Few articles on useful biological activities of the genus Pyrenochaeta are available except one about the metabolites of P. terrestris which showed antibiotic activity against fungi and bacteria (Sparace and others 1987). Three of the most common species, P. lycopersici, P. romeroi, and P. terrestris, turned out to be pathogens of plants, animals, and humans, respectively (Chen and Chen 2003; Desnos-Ollivier and others 2006; Fiume and Fiume 2008). In our antimicrobial assay, DL351 (Pyrenochaeta sp.) showed antimicrobial activities against clinical pathogens. We also showed for the first time, to our knowledge, the beneficial action of DL351 on host plants.

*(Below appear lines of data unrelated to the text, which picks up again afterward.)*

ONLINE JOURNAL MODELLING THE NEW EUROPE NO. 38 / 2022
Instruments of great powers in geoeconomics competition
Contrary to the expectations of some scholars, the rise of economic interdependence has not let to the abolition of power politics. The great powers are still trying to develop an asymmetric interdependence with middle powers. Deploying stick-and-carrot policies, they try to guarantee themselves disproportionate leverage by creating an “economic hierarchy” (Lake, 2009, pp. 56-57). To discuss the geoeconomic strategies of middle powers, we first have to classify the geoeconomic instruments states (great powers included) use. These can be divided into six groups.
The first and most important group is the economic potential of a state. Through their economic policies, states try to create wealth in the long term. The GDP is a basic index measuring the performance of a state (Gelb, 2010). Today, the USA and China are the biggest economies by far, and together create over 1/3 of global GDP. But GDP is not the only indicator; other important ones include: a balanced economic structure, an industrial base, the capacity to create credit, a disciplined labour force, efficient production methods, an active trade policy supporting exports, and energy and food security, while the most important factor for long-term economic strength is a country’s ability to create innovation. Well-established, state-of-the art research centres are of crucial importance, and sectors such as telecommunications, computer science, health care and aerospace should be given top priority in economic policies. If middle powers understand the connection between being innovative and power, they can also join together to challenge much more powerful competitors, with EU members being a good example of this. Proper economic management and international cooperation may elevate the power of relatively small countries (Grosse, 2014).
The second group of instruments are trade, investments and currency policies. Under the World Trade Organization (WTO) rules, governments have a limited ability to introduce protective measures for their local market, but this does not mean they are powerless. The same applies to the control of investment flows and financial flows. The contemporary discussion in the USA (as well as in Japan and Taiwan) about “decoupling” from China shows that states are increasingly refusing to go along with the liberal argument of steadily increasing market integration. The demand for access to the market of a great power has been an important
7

Moreover, DL351 was the only strain to both reliably improve host growth and inhibit microbial activity in the present investigation. Because of the absence of a definite outcome, no specific Dendrobium pathogens were applied in the evaluation of the antimicrobial assay. This was a limitation of our study. The unknown biological nature of isolate DL351 responsible for the dual activity of microbial inhibition and plant growth promotion deserves further study.